The email read: “Hi Alek, tomorrow one of the companies in Mexico is presenting a claim against Smartmatic and they need to know if Smartmatic Holding (the one registered in the Netherlands) has modified their statement regarding their activities, where they say they are dedicated to trading real estate. According to your info, in 2005 they formed this holding company, but if they haven’t modified it to include the sale and installation of voting equipment and manufacture and sale of ID cards, then they can be banned from the bid. This is what my friend’s company wants to do, but they just want to make sure no change has been made to their statement of activities since 2005. Do you think you can help us in this matter? Again, thanks for all your help and patience.” Upon reading it, I thought that this was a chance to make Smartmatic come clean.
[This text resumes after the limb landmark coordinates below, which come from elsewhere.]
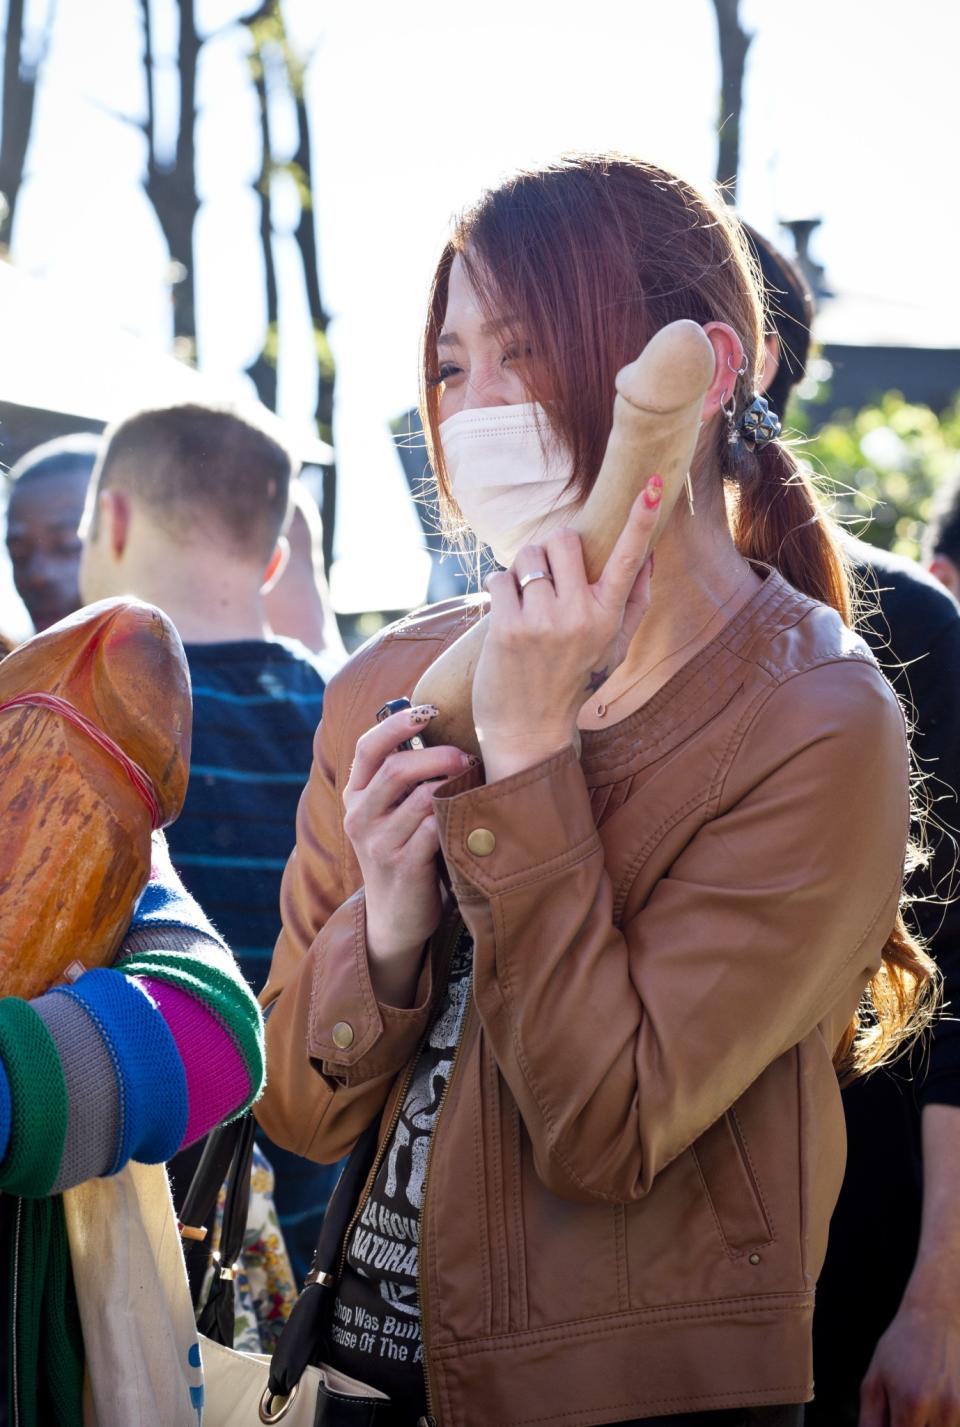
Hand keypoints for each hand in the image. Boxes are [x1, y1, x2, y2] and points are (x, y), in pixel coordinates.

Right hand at [343, 705, 473, 1001]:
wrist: (395, 918)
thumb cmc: (404, 852)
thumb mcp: (393, 814)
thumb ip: (407, 780)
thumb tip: (450, 734)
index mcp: (356, 795)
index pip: (368, 748)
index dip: (397, 723)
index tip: (429, 707)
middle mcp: (360, 816)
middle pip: (395, 770)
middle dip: (436, 755)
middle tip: (466, 755)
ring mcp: (378, 844)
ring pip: (419, 798)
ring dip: (451, 785)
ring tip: (474, 781)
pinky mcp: (402, 867)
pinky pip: (432, 830)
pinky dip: (454, 816)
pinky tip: (471, 812)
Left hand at [473, 478, 660, 782]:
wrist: (528, 729)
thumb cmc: (572, 682)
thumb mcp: (612, 647)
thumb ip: (633, 601)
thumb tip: (648, 556)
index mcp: (609, 616)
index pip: (629, 558)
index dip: (642, 518)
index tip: (655, 483)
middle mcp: (581, 616)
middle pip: (564, 540)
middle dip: (550, 549)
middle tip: (547, 580)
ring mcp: (544, 621)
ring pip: (528, 555)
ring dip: (522, 570)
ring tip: (526, 604)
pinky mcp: (508, 627)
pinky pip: (500, 577)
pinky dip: (499, 589)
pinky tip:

So I did call Amsterdam Register of Companies, and I did find out that Smartmatic has not modified its purpose. As far as records in Amsterdam show, Smartmatic International Holding B.V.’s purpose continues to be “to purchase, develop and manage property and goods.”
The granting of the contract to Smartmatic is being challenged in Mexico, almost unanimously: by some of the companies that took place in the tender, by representatives from the major political parties (PRI, PAN and PRD), authorities, and by the media, among others. Of particular concern the finding about Smartmatic’s possible connection to the authorities granting the contract, a practice in which Smartmatic has engaged in Venezuela, Chicago, Bolivia, and the Philippines.
Furthermore, authorities have postponed signing of contract with Smartmatic, due 3 December, until the Comptroller’s Office announces its decision. Worse still, Smartmatic’s damage limitation attempt is also being challenged. In light of all this, Mexico would do well in sending Smartmatic packing back to Venezuela.